> _Problem statement_: Lines to return, exactly: from the line with "20 CFR 655.2(a)–(b)" to the line with "(a) Requirement to" in the entries below, both included.

'''

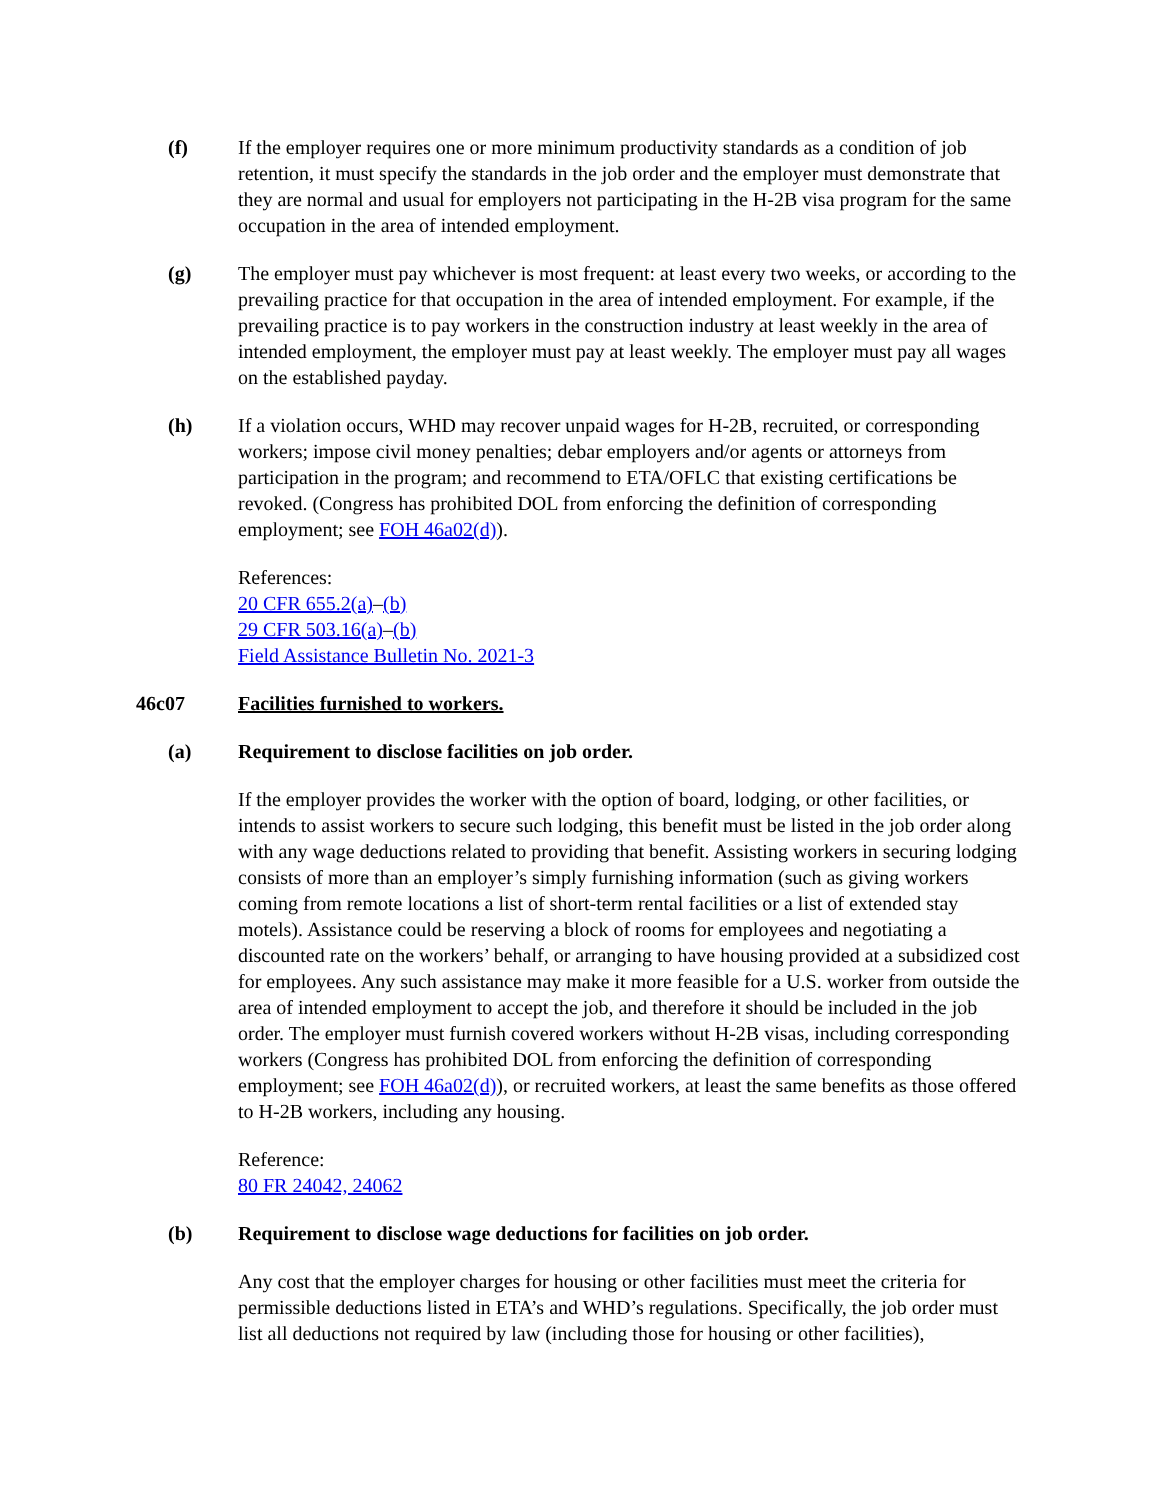(f) If the employer requires one or more minimum productivity standards as a condition of job retention, it must specify the standards in the job order and the employer must demonstrate that they are normal and usual for employers not participating in the H-2B visa program for the same occupation in the area of intended employment.
(g) The employer must pay whichever is most frequent: at least every two weeks, or according to the prevailing practice for that occupation in the area of intended employment. For example, if the prevailing practice is to pay workers in the construction industry at least weekly in the area of intended employment, the employer must pay at least weekly. The employer must pay all wages on the established payday.
(h) If a violation occurs, WHD may recover unpaid wages for H-2B, recruited, or corresponding workers; impose civil money penalties; debar employers and/or agents or attorneys from participation in the program; and recommend to ETA/OFLC that existing certifications be revoked. (Congress has prohibited DOL from enforcing the definition of corresponding employment; see FOH 46a02(d)).
References:
20 CFR 655.2(a)–(b)
29 CFR 503.16(a)–(b)
Field Assistance Bulletin No. 2021-3
46c07 Facilities furnished to workers.
(a) Requirement to disclose facilities on job order.
If the employer provides the worker with the option of board, lodging, or other facilities, or intends to assist workers to secure such lodging, this benefit must be listed in the job order along with any wage deductions related to providing that benefit. Assisting workers in securing lodging consists of more than an employer’s simply furnishing information (such as giving workers coming from remote locations a list of short-term rental facilities or a list of extended stay motels). Assistance could be reserving a block of rooms for employees and negotiating a discounted rate on the workers’ behalf, or arranging to have housing provided at a subsidized cost for employees. Any such assistance may make it more feasible for a U.S. worker from outside the area of intended employment to accept the job, and therefore it should be included in the job order. The employer must furnish covered workers without H-2B visas, including corresponding workers (Congress has prohibited DOL from enforcing the definition of corresponding employment; see FOH 46a02(d)), or recruited workers, at least the same benefits as those offered to H-2B workers, including any housing.
Reference:
80 FR 24042, 24062
(b) Requirement to disclose wage deductions for facilities on job order.
Any cost that the employer charges for housing or other facilities must meet the criteria for permissible deductions listed in ETA’s and WHD’s regulations. Specifically, the job order must list all deductions not required by law (including those for housing or other facilities),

'''

> _Worked solution_:
20 CFR 655.2(a)–(b)
29 CFR 503.16(a)–(b)
Field Assistance Bulletin No. 2021-3
46c07 Facilities furnished to workers.
(a) Requirement to disclose facilities on job order.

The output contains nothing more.